Da lavagem de dinheiro pode ser que sobre sabão pra nossa alma.

03/09/2012

Quem afirma algo prefere estar certo. O contrário seria ilógico. Ninguém normal, aparentemente, defenderia um ponto de vista na expectativa de estar equivocado. Pois isso pode ser contradito! Antevejo, e até com certo prazer, a possibilidade de estar errado sobre as sentenças referentes ao mensalão. E se isso for um sinal de insanidade piro com satisfação.
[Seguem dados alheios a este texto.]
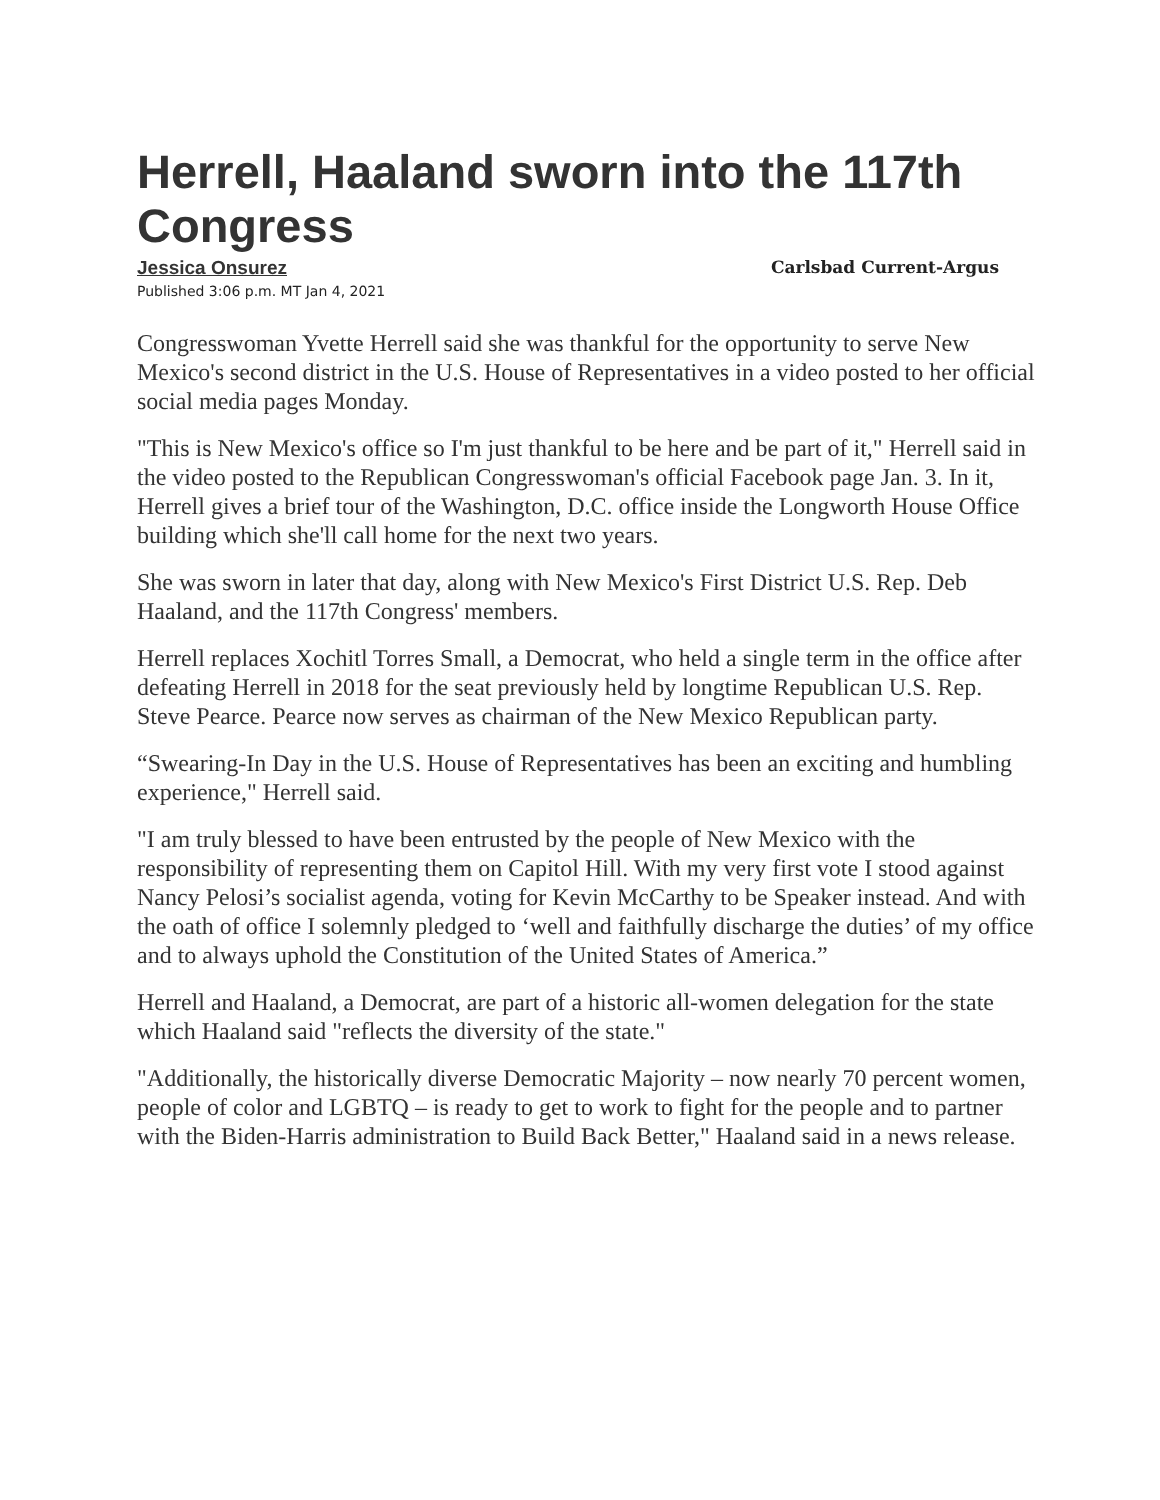Herrell, Haaland sworn into the 117th Congress
Jessica Onsurez Carlsbad Current-Argus
Published 3:06 p.m. MT Jan 4, 2021
Congresswoman Yvette Herrell said she was thankful for the opportunity to serve New Mexico's second district in the U.S. House of Representatives in a video posted to her official social media pages Monday.
"This is New Mexico's office so I'm just thankful to be here and be part of it," Herrell said in the video posted to the Republican Congresswoman's official Facebook page Jan. 3. In it, Herrell gives a brief tour of the Washington, D.C. office inside the Longworth House Office building which she'll call home for the next two years.
She was sworn in later that day, along with New Mexico's First District U.S. Rep. Deb Haaland, and the 117th Congress' members.
Herrell replaces Xochitl Torres Small, a Democrat, who held a single term in the office after defeating Herrell in 2018 for the seat previously held by longtime Republican U.S. Rep. Steve Pearce. Pearce now serves as chairman of the New Mexico Republican party.
“Swearing-In Day in the U.S. House of Representatives has been an exciting and humbling experience," Herrell said.
"I am truly blessed to have been entrusted by the people of New Mexico with the responsibility of representing them on Capitol Hill. With my very first vote I stood against Nancy Pelosi’s socialist agenda, voting for Kevin McCarthy to be Speaker instead. And with the oath of office I solemnly pledged to ‘well and faithfully discharge the duties’ of my office and to always uphold the Constitution of the United States of America.”
Herrell and Haaland, a Democrat, are part of a historic all-women delegation for the state which Haaland said "reflects the diversity of the state."
"Additionally, the historically diverse Democratic Majority – now nearly 70 percent women, people of color and LGBTQ – is ready to get to work to fight for the people and to partner with the Biden-Harris administration to Build Back Better," Haaland said in a news release.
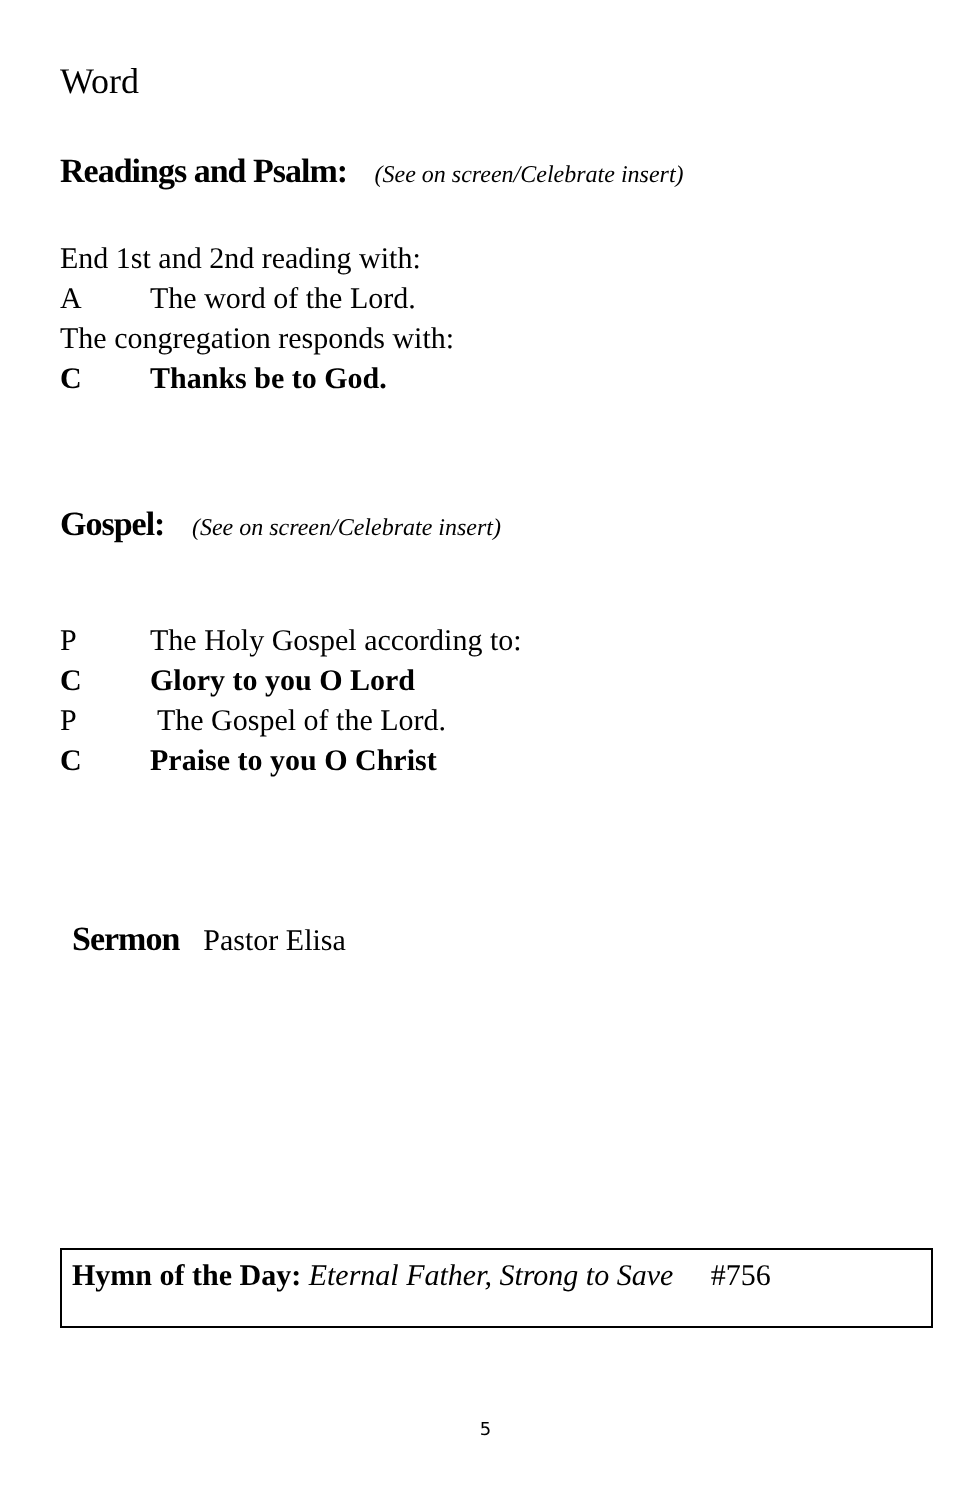Word
Readings and Psalm: (See on screen/Celebrate insert)
End 1st and 2nd reading with:
A The word of the Lord.
The congregation responds with:
C Thanks be to God.
Gospel: (See on screen/Celebrate insert)
P The Holy Gospel according to:
C Glory to you O Lord
P The Gospel of the Lord.
C Praise to you O Christ
Sermon
Pastor Elisa
Hymn of the Day: Eternal Father, Strong to Save #756
5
Claro que sempre é precipitado dizer qual vai ser o desfecho de uma questão jurídica partindo dos indícios até agora apresentados. Há quem lembre da velha máxima que comparava o que ia na cabeça de um juiz com o que podia sair de dentro de uma urna ou da barriga de uma mulher. A ecografia desmistificou a última parte da máxima, mas, pelo menos de forma figurada, ainda não é possível ter absoluta certeza do que as urnas dirão.
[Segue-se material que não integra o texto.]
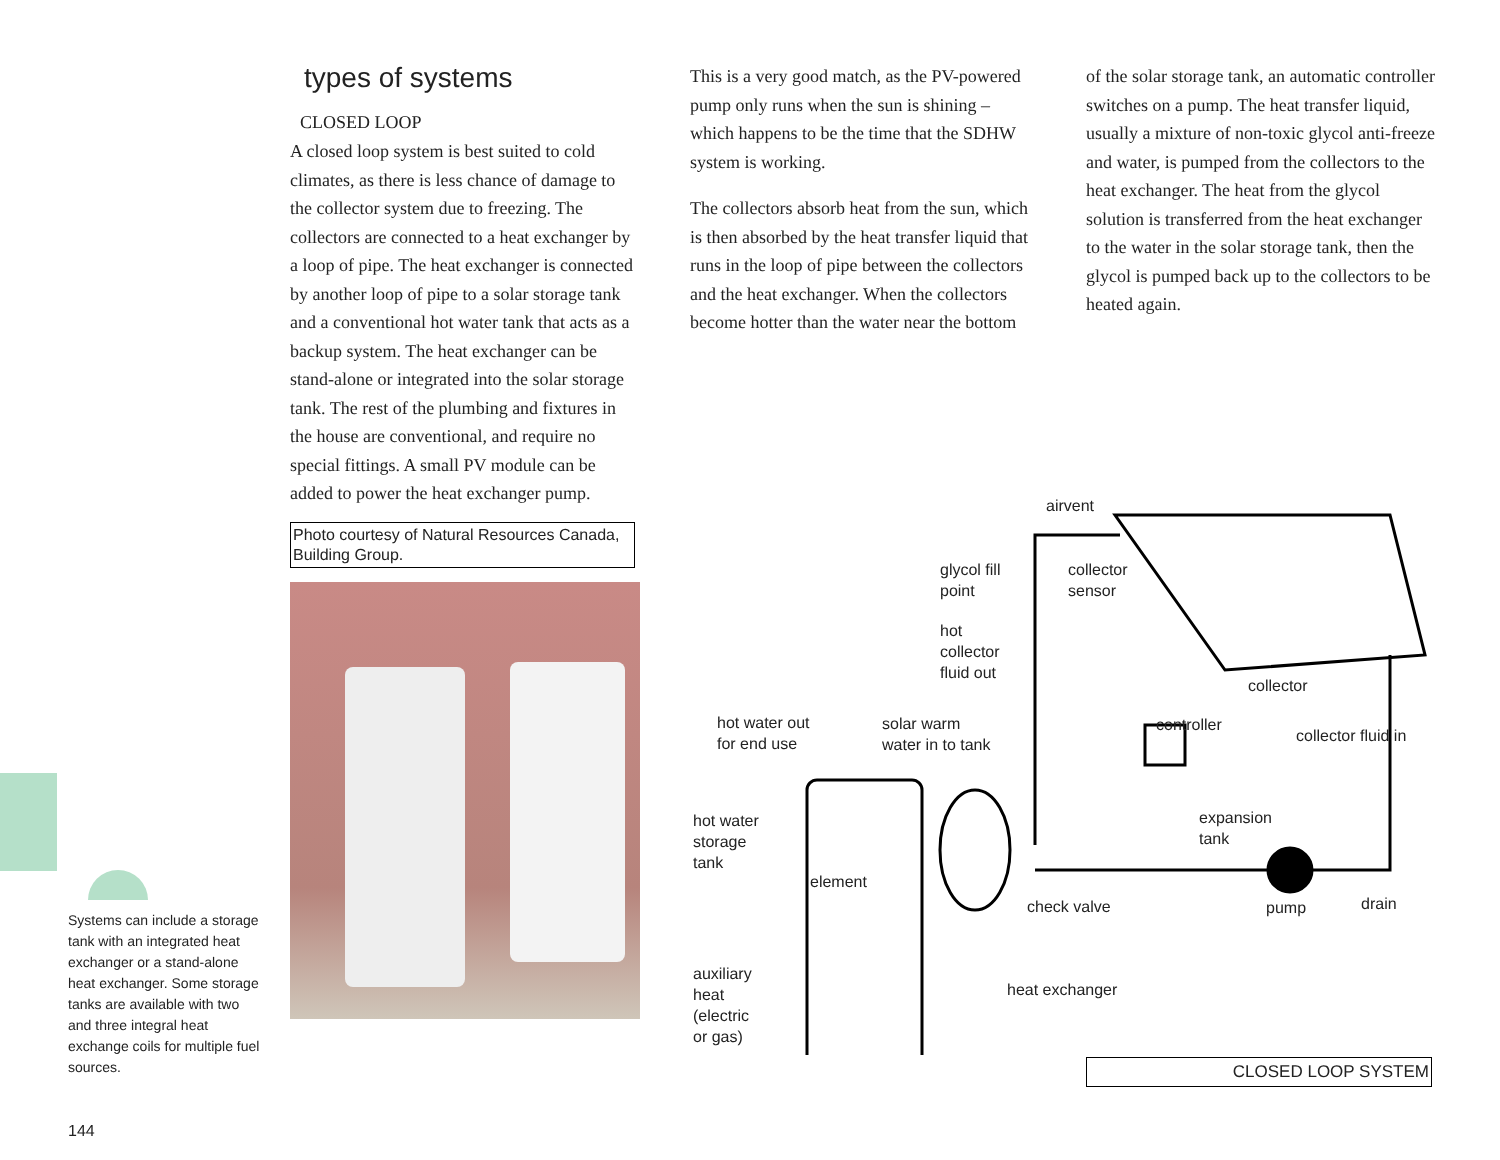types of systems
CLOSED LOOP
A closed loop system is best suited to cold climates, as there is less chance of damage to the collector system due to freezing. The collectors are connected to a heat exchanger by a loop of pipe. The heat exchanger is connected by another loop of pipe to a solar storage tank and a conventional hot water tank that acts as a backup system. The heat exchanger can be stand-alone or integrated into the solar storage tank. The rest of the plumbing and fixtures in the house are conventional, and require no special fittings. A small PV module can be added to power the heat exchanger pump.
Photo courtesy of Natural Resources Canada, Building Group.
This is a very good match, as the PV-powered pump only runs when the sun is shining – which happens to be the time that the SDHW system is working.
The collectors absorb heat from the sun, which is then absorbed by the heat transfer liquid that runs in the loop of pipe between the collectors and the heat exchanger. When the collectors become hotter than the water near the bottom
of the solar storage tank, an automatic controller switches on a pump. The heat transfer liquid, usually a mixture of non-toxic glycol anti-freeze and water, is pumped from the collectors to the heat exchanger. The heat from the glycol solution is transferred from the heat exchanger to the water in the solar storage tank, then the glycol is pumped back up to the collectors to be heated again.
Systems can include a storage tank with an integrated heat exchanger or a stand-alone heat exchanger. Some storage tanks are available with two and three integral heat exchange coils for multiple fuel sources.
airvent
glycol fill
point
collector
sensor
hot
collector
fluid out
collector
hot water out
for end use
solar warm
water in to tank
controller
collector fluid in
hot water
storage
tank
expansion
tank
element
check valve pump drain
auxiliary
heat
(electric
or gas)
heat exchanger
CLOSED LOOP SYSTEM
144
E já que as urnas foram citadas podemos embrulhar nesse pacote outras constatações: a Dilma não é o Lula. Enquanto o segundo faz declarações em que nos rotula de burros, ou pelo menos subestima a nossa inteligência, a primeira se mantêm à margem, como, aliás, deve se manter o executivo enquanto o judiciário avalia a questão do momento. Com isso não se afirma que Dilma seja perfeita, ou não esteja aproveitando o desvio do foco para aprontar das suas! Certamente ela não agrada a todos os paladares nos mais diversos menus. Não agrada, por exemplo, ao próprio PT, que dando mostras de estar magoado, gostaria que a presidente tentasse induzir Fux e Rosa, ministros que ela nomeou, a pegar leve em suas decisões. Quando chegamos nesse ponto o que mais surpreende e a indignação pública do partido dos trabalhadores.

Enfim, pode ser que haja políticos presos. Não que fiquem muito tempo ou percam as mordomias! E sobre isso é interessante o que li como resposta de um dos advogados de defesa quando perguntado sobre a reação do seu cliente frente à possibilidade de prisão: “…todo revolucionário se prepara a vida inteira para a possibilidade de ser preso…” – respondeu o digno e mui caro defensor.

Ora! Vejam como são as coisa! Como estou desinformado:! Eu não sabia que ainda havia uma revolução! Ou então: eu não sabia que o assalto havia sido executado nos tempos da revolução!

Enquanto isso, no boteco da esquina, num dos intervalos do julgamento, um cara perguntava pro compadre:
― Quer dizer que vão recuperar a grana que os caras levaram?
― É claro que não! Não ouviu dizer que houve lavagem? Dinheiro lavado se desmancha!